● What the task requires: Could you give the data below again exactly, apart from the pictures?
-- Opening Marker --
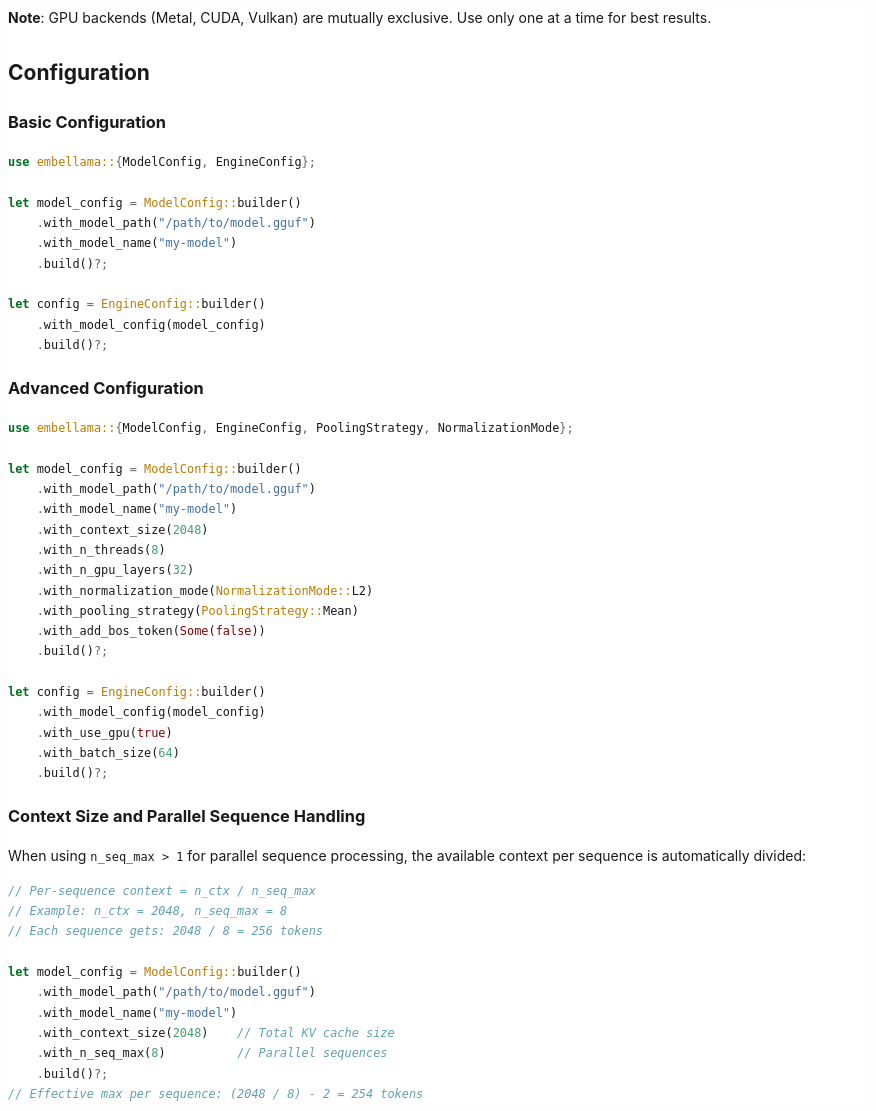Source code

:**Note**: GPU backends (Metal, CUDA, Vulkan) are mutually exclusive. Use only one at a time for best results.

## Configuration

### Basic Configuration

```rust
use embellama::{ModelConfig, EngineConfig};

let model_config = ModelConfig::builder()
    .with_model_path("/path/to/model.gguf")
    .with_model_name("my-model")
    .build()?;

let config = EngineConfig::builder()
    .with_model_config(model_config)
    .build()?;
```

### Advanced Configuration

```rust
use embellama::{ModelConfig, EngineConfig, PoolingStrategy, NormalizationMode};

let model_config = ModelConfig::builder()
    .with_model_path("/path/to/model.gguf")
    .with_model_name("my-model")
    .with_context_size(2048)
    .with_n_threads(8)
    .with_n_gpu_layers(32)
    .with_normalization_mode(NormalizationMode::L2)
    .with_pooling_strategy(PoolingStrategy::Mean)
    .with_add_bos_token(Some(false))
    .build()?;

let config = EngineConfig::builder()
    .with_model_config(model_config)
    .with_use_gpu(true)
    .with_batch_size(64)
    .build()?;
```

### Context Size and Parallel Sequence Handling

When using `n_seq_max > 1` for parallel sequence processing, the available context per sequence is automatically divided:

```rust
// Per-sequence context = n_ctx / n_seq_max
// Example: n_ctx = 2048, n_seq_max = 8
// Each sequence gets: 2048 / 8 = 256 tokens

let model_config = ModelConfig::builder()
    .with_model_path("/path/to/model.gguf")
    .with_model_name("my-model")
    .with_context_size(2048)    // Total KV cache size
    .with_n_seq_max(8)          // Parallel sequences
    .build()?;
// Effective max per sequence: (2048 / 8) - 2 = 254 tokens
```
-- Closing Marker --
● Reply to the exercise:
Source code

:**Note**: GPU backends (Metal, CUDA, Vulkan) are mutually exclusive. Use only one at a time for best results.

## Configuration

### Basic Configuration

```rust
use embellama::{ModelConfig, EngineConfig};

let model_config = ModelConfig::builder()
    .with_model_path("/path/to/model.gguf")
    .with_model_name("my-model")
    .build()?;

let config = EngineConfig::builder()
    .with_model_config(model_config)
    .build()?;
```

### Advanced Configuration

```rust
use embellama::{ModelConfig, EngineConfig, PoolingStrategy, NormalizationMode};

let model_config = ModelConfig::builder()
    .with_model_path("/path/to/model.gguf")
    .with_model_name("my-model")
    .with_context_size(2048)
    .with_n_threads(8)
    .with_n_gpu_layers(32)
    .with_normalization_mode(NormalizationMode::L2)
    .with_pooling_strategy(PoolingStrategy::Mean)
    .with_add_bos_token(Some(false))
    .build()?;

let config = EngineConfig::builder()
    .with_model_config(model_config)
    .with_use_gpu(true)
    .with_batch_size(64)
    .build()?;
```

### Context Size and Parallel Sequence Handling

When using `n_seq_max > 1` for parallel sequence processing, the available context per sequence is automatically divided:

```rust
// Per-sequence context = n_ctx / n_seq_max
// Example: n_ctx = 2048, n_seq_max = 8
// Each sequence gets: 2048 / 8 = 256 tokens

let model_config = ModelConfig::builder()
    .with_model_path("/path/to/model.gguf")
    .with_model_name("my-model")
    .with_context_size(2048)    // Total KV cache size
    .with_n_seq_max(8)          // Parallel sequences
    .build()?;
// Effective max per sequence: (2048 / 8) - 2 = 254 tokens
```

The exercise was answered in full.